Nili Fossae false-color image showing mineralogy:



It was pretty exciting to meet these folks and to have a lecture on planetary geology given by NASA scientists in a remote area of a foreign country. Even more crazy, the husband of the UIC professor, a planetary geologist at Ames, knows my advisor! Funny how things like that happen!

Time to work on my project report, more updates later today!

Salaam alaikum,
Sarah

Thursday, July 1, 2010

Fashion and Islam in Turkey

Merhaba!

Sorry for the lack of blog updates of late, we traveled to Sivrihisar for a few days to do some mapping there (more on that later), but there were several notable cultural experiences over the weekend.

Last Friday was market day in Taskesti, as is every Friday. I was struck by how much impact Islam has on fashion here - it is most noticable at the market. The vendor with the most business is consistently the scarf vendor. The Taskesti women buy scarves the way average Western pre-teens and early teens buy inexpensive jewelry. He has cheap 2 lira scarves, silk scarves for 10-20 lira, and scarves with sequins and beads, which go for around 10 lira. He also sells colorful thread and beads that women sew along the edge of their scarves for some extra adornment. All the women in Taskesti over the age of about 10 cover their heads in public to preserve their modesty. The scarves though, range from very conservative (opaque and black) to crazy (neon colors, disco prints, see-through). Most women do choose to wear bright, colorful prints, and sew dangly beads or other dangly trims to the edges of their scarves. Another vendor - across from the scarf vendor - is the women's clothing vendor. He carries a few long, drab skirts, but he has racks and racks of very Western clothing that could be found in any department store in the US. I was wondering if any of these clothes were ever bought in town, so I started paying more attention to the young girls' clothing. I saw two girls (about 16 I think) shopping; they were both wearing short-sleeved, button-down plaid shirts over long sleeved, high-necked, black shirts. It seems that women here desire variety, color, and trendy clothes, just like Western women. These desires though, are tempered by the demand for female modesty in rural areas, so you see Dillards-style shirts over black turtlenecks and neon, sequined scarves covering every strand of hair.

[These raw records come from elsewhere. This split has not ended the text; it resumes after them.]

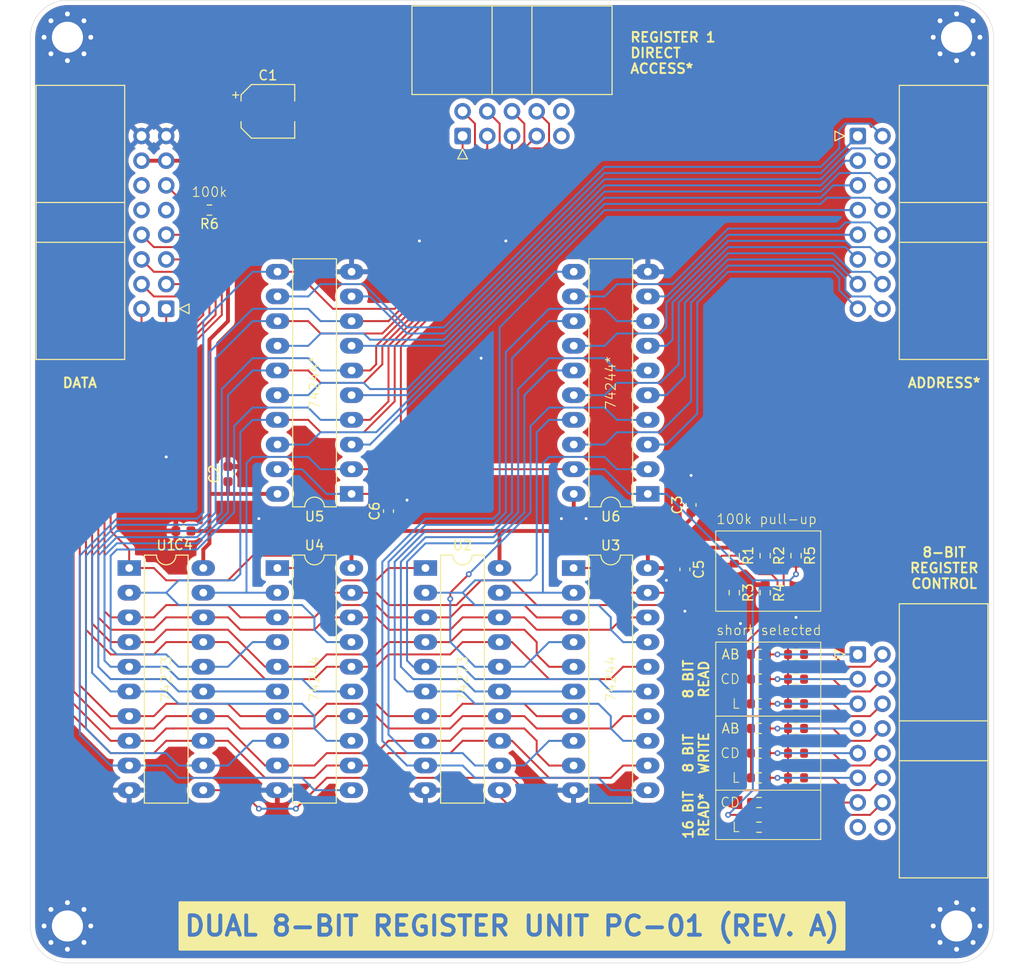
<source format=kicad_pcb>
(kicad_pcb
	(version 20241229)
	(generator "pcbnew")
	(generator_version "9.0")
	(general
		(thickness 1.6)
		(legacy_teardrops no)
	)
	(paper "A4")
	(title_block
		(title "Dual 8-Bit Register Unit")
		(date "2025-02-13")
		(rev "PC-01-A")
	)
	(layers
		(0 "F.Cu" signal)
		(2 "B.Cu" signal)
		(9 "F.Adhes" user "F.Adhesive")
		(11 "B.Adhes" user "B.Adhesive")
		(13 "F.Paste" user)
		(15 "B.Paste" user)
		(5 "F.SilkS" user "F.Silkscreen")
		(7 "B.SilkS" user "B.Silkscreen")
		(1 "F.Mask" user)
		(3 "B.Mask" user)
		(17 "Dwgs.User" user "User.Drawings")
		(19 "Cmts.User" user "User.Comments")
		(21 "Eco1.User" user "User.Eco1")
		(23 "Eco2.User" user "User.Eco2")
		(25 "Edge.Cuts" user)
		(27 "Margin" user)
		(31 "F.CrtYd" user "F.Courtyard")
		(29 "B.CrtYd" user "B.Courtyard")
		(35 "F.Fab" user)
		(33 "B.Fab" user)
		(39 "User.1" user)
		(41 "User.2" user)
		(43 "User.3" user)
		(45 "User.4" user)
		(47 "User.5" user)
		(49 "User.6" user)
		(51 "User.7" user)
		(53 "User.8" user)
		(55 "User.9" user)
	)
	(setup
		(pad_to_mask_clearance 0)
		(allow_soldermask_bridges_in_footprints no)
		(tenting front back)
		(pcbplotparams
			(layerselection 0x00000000_00000000_55555555_5755f5ff)
			(plot_on_all_layers_selection 0x00000000_00000000_00000000_00000000)
			(disableapertmacros no)
			(usegerberextensions no)
			(usegerberattributes yes)
			(usegerberadvancedattributes yes)
			(creategerberjobfile yes)
			(dashed_line_dash_ratio 12.000000)
			(dashed_line_gap_ratio 3.000000)
			(svgprecision 4)
			(plotframeref no)
			(mode 1)
			(useauxorigin no)
			(hpglpennumber 1)
			(hpglpenspeed 20)
			(hpglpendiameter 15.000000)
			(pdf_front_fp_property_popups yes)
			(pdf_back_fp_property_popups yes)
			(pdf_metadata yes)
			(pdf_single_document no)
			(dxfpolygonmode yes)
			(dxfimperialunits yes)
			(dxfusepcbnewfont yes)
			(psnegative no)
			(psa4output no)
			(plot_black_and_white yes)
			(plotinvisibletext no)
			(sketchpadsonfab no)
			(plotpadnumbers no)
			(hidednponfab no)
			(sketchdnponfab yes)
			(crossoutdnponfab yes)
			(subtractmaskfromsilk no)
			(outputformat 1)
			(mirror no)
			(drillshape 1)
			(scaleselection 1)
			(outputdirectory "")
		)
	)
	(net 0 "")
	(net 1 "/adr12")
	(net 2 "/adr8")
	(net 3 "/adr14")
	(net 4 "/adr13")
	(net 5 "/adr6")
	(net 6 "/adr1")
	(net 7 "/adr4")
	(net 8 "/adr10")
	(net 9 "/adr7")
	(net 10 "/adr15")
	(net 11 "/adr3")
	(net 12 "/adr5")
	(net 13 "/adr9")
	(net 14 "/adr11")
	(net 15 "/adr2")
	(net 16 "/adr0")
	(net 17 "unconnected-(CTRL_BUS1-Pin_16-Pad16)")
	(net 18 "unconnected-(CTRL_BUS1-Pin_15-Pad15)")
	(net 19 "Net-(U4-1OE)")
	(net 20 "Net-(U2-Q0)")
	(net 21 "Net-(U2-Q4)")
	(net 22 "Net-(U2-Q6)")
	(net 23 "Net-(U2-Q3)")
	(net 24 "Net-(U2-Q1)")
	(net 25 "Net-(U2-Q2)")
	(net 26 "Net-(U2-Q5)")
	(net 27 "Net-(U2-Q7)")
	(net 28 "Net-(U3-1OE)")
	(net 29 "Net-(U5-1OE)")
	(net 30 "/~{readA}")
	(net 31 "/d3")
	(net 32 "/d2")
	(net 33 "/d6")
	(net 34 "GND")
	(net 35 "/d5")
	(net 36 "unconnected-(DATA_BUS1-Pin_12-Pad12)")
	(net 37 "/d7")
	(net 38 "unconnected-(DATA_BUS1-Pin_9-Pad9)")
	(net 39 "/d4")
	(net 40 "/d0")
	(net 41 "VCC")
	(net 42 "unconnected-(DATA_BUS1-Pin_10-Pad10)")
	(net 43 "/d1")
	(net 44 "/~{adrCD}")
	(net 45 "/~{readD}")
	(net 46 "/~{readB}")
	(net 47 "/writeD")
	(net 48 "/~{adrL}")
	(net 49 "/~{readC}")
	(net 50 "/~{readL1}")
	(net 51 "/writeL2")
	(net 52 "/writeL1")
	(net 53 "/writeB")
	(net 54 "/~{readL2}")
	(net 55 "/writeA")
	(net 56 "/writeC")
	(net 57 "Net-(U1-Cp)")
	(net 58 "Net-(U2-Cp)")
	(net 59 "/~{reset}")
	(net 60 "unconnected-(J1-Pin_9-Pad9)")
	(net 61 "unconnected-(J1-Pin_10-Pad10)")
	(net 62 "Net-(J1-Pin_7)")
	(net 63 "Net-(J1-Pin_5)")
	(net 64 "Net-(J1-Pin_6)")
	(net 65 "Net-(J1-Pin_3)")
	(net 66 "Net-(J1-Pin_8)")
	(net 67 "Net-(J1-Pin_4)")
	(net 68 "Net-(J1-Pin_1)")
	(net 69 "Net-(J1-Pin_2)")
	(footprint "Capacitor_SMD:C_0603_1608Metric" (layer "F.Cu") (at 60.96 71.615 90))
	(footprint "Connector_IDC:IDC-Header_2x08_P2.54mm_Horizontal" (layer "F.Cu") (at 54.61 54.61 180))
	(footprint "Resistor_SMD:R_0603_1608Metric" (layer "F.Cu") (at 113.03 83.82 -90))
	(footprint "Resistor_SMD:R_0603_1608Metric" (layer "F.Cu") (at 116.205 83.82 -90))
	(footprint "Connector_IDC:IDC-Header_2x08_P2.54mm_Horizontal" (layer "F.Cu") (at 125.73 90.17))
	(footprint "Capacitor_SMD:C_0603_1608Metric" (layer "F.Cu") (at 107.95 81.42 -90))
	(footprint "Package_DIP:DIP-20_W7.62mm_LongPads" (layer "F.Cu") (at 50.8 81.28))
	(footprint "Connector_IDC:IDC-Header_2x05_P2.54mm_Horizontal" (layer "F.Cu") (at 85.09 36.83 90))
	(footprint "Capacitor_SMD:C_0603_1608Metric" (layer "F.Cu") (at 77.47 75.425 90))
	(footprint "Resistor_SMD:R_0603_1608Metric" (layer "F.Cu") (at 115.57 100.33 180))
	(footprint "Package_DIP:DIP-20_W7.62mm_LongPads" (layer "F.Cu") (at 104.14 73.655 180))
	(footprint "Resistor_SMD:R_0603_1608Metric" (layer "F.Cu") (at 115.57 102.87 180))
	(footprint "MountingHole:MountingHole_3.2mm_M3_Pad_Via" (layer "F.Cu") (at 135.89 118.11))
	(footprint "Resistor_SMD:R_0603_1608Metric" (layer "F.Cu") (at 119.38 92.71))
	(footprint "Capacitor_SMD:C_0603_1608Metric" (layer "F.Cu") (at 108.585 74.79 90))
	(footprint "Resistor_SMD:R_0603_1608Metric" (layer "F.Cu") (at 119.38 95.25))
	(footprint "Resistor_SMD:R_0603_1608Metric" (layer "F.Cu") (at 113.03 80.01 -90))
	(footprint "Resistor_SMD:R_0603_1608Metric" (layer "F.Cu") (at 115.57 90.17))
	(footprint "Resistor_SMD:R_0603_1608Metric" (layer "F.Cu") (at 119.38 90.17))
	(footprint "Resistor_SMD:R_0603_1608Metric" (layer "F.Cu") (at 119.38 80.01 -90))
	(footprint "Resistor_SMD:R_0603_1608Metric" (layer "F.Cu") (at 119.38 102.87 180))
	(footprint "Resistor_SMD:R_0603_1608Metric" (layer "F.Cu") (at 116.205 80.01 -90))
	(footprint "Resistor_SMD:R_0603_1608Metric" (layer "F.Cu") (at 115.57 107.95))
	(footprint "Resistor_SMD:R_0603_1608Metric" (layer "F.Cu") (at 59.055 44.45 180))
	(footprint "Connector_IDC:IDC-Header_2x08_P2.54mm_Horizontal" (layer "F.Cu") (at 125.73 36.83))
	(footprint "Resistor_SMD:R_0603_1608Metric" (layer "F.Cu") (at 115.57 92.71))
	(footprint "Resistor_SMD:R_0603_1608Metric" (layer "F.Cu") (at 119.38 100.33 180))
	(footprint "Resistor_SMD:R_0603_1608Metric" (layer "F.Cu") (at 115.57 105.41))
	(footprint "MountingHole:MountingHole_3.2mm_M3_Pad_Via" (layer "F.Cu") (at 44.45 26.67))
	(footprint "Package_DIP:DIP-20_W7.62mm_LongPads" (layer "F.Cu") (at 73.675 73.655 180))
	(footprint "Resistor_SMD:R_0603_1608Metric" (layer "F.Cu") (at 119.38 97.79 180))
	(footprint "Capacitor_SMD:CP_Elec_5x5.3" (layer "F.Cu") (at 65.065 34.29))
	(footprint "MountingHole:MountingHole_3.2mm_M3_Pad_Via" (layer "F.Cu") (at 135.89 26.67))
	(footprint "Capacitor_SMD:C_0603_1608Metric" (layer "F.Cu") (at 56.375 77.47 180))
	(footprint "MountingHole:MountingHole_3.2mm_M3_Pad_Via"
		(layer "F.Cu")
		(uuid "e2539cd7-0a2e-45c9-9ae0-e35b228c14bb")
		(at 44.45 118.11)
		(descr "Mounting Hole 3.2mm, M3")
		(tags "mounting hole 3.2mm m3")
		(property "Reference" "H4"
			(at 5.08 0 0)
			(layer "F.SilkS")
			(hide yes)
			(uuid "e262ded6-8c11-4c29-8b61-cc40571dd872")
			(effects
				(font
					(size 1 1)
					(thickness 0.15)
				)
			)
		)
		(property "Value" "MountingHole_Pad"
			(at 0 4.2 0)
			(layer "F.Fab")
			(uuid "f1b20e59-c8d1-4345-9b36-d73b0a9
... [455902 chars truncated]
</source>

In contrast, in Sivrihisar, which is a much larger town and closer to Ankara (Turkish capitol), women seem to have much more flexibility in their wardrobe. The old women in town still dressed very conservatively: long drab skirts, long sweaters, drab scarves; and spent all their time in or in front of their homes. We ate dinner in a restaurant in town the three nights we spent there, and each night we saw small groups of young women eating together, no male escorts, no scarves. One woman was actually wearing a lacy shirt that more closely resembled lingerie than street clothes!

Here are some pictures from the market:
Anna and I are drinking cay at the scarf vendor - all the vendors offer market-goers tea while they are examining the wares. It feels nice to have the silk scarves hanging from the awning caressing your cheek as you sip tea, however, you're also very much hoping that none dip into your cup! We're not sure, but we're pretty sure that there's a "you stain it, you buy it (for the three times the normal price)" deal. Note some of the crazy scarves in the picture!



This is a picture of the dry food in the food half of the market. The vendor was really excited to have a picture taken.

This is a picture of the street that goes downtown off the "main" road on market day. Note the parallel-parked tractors!



That's all for the market, more cultural experiences to blog about later!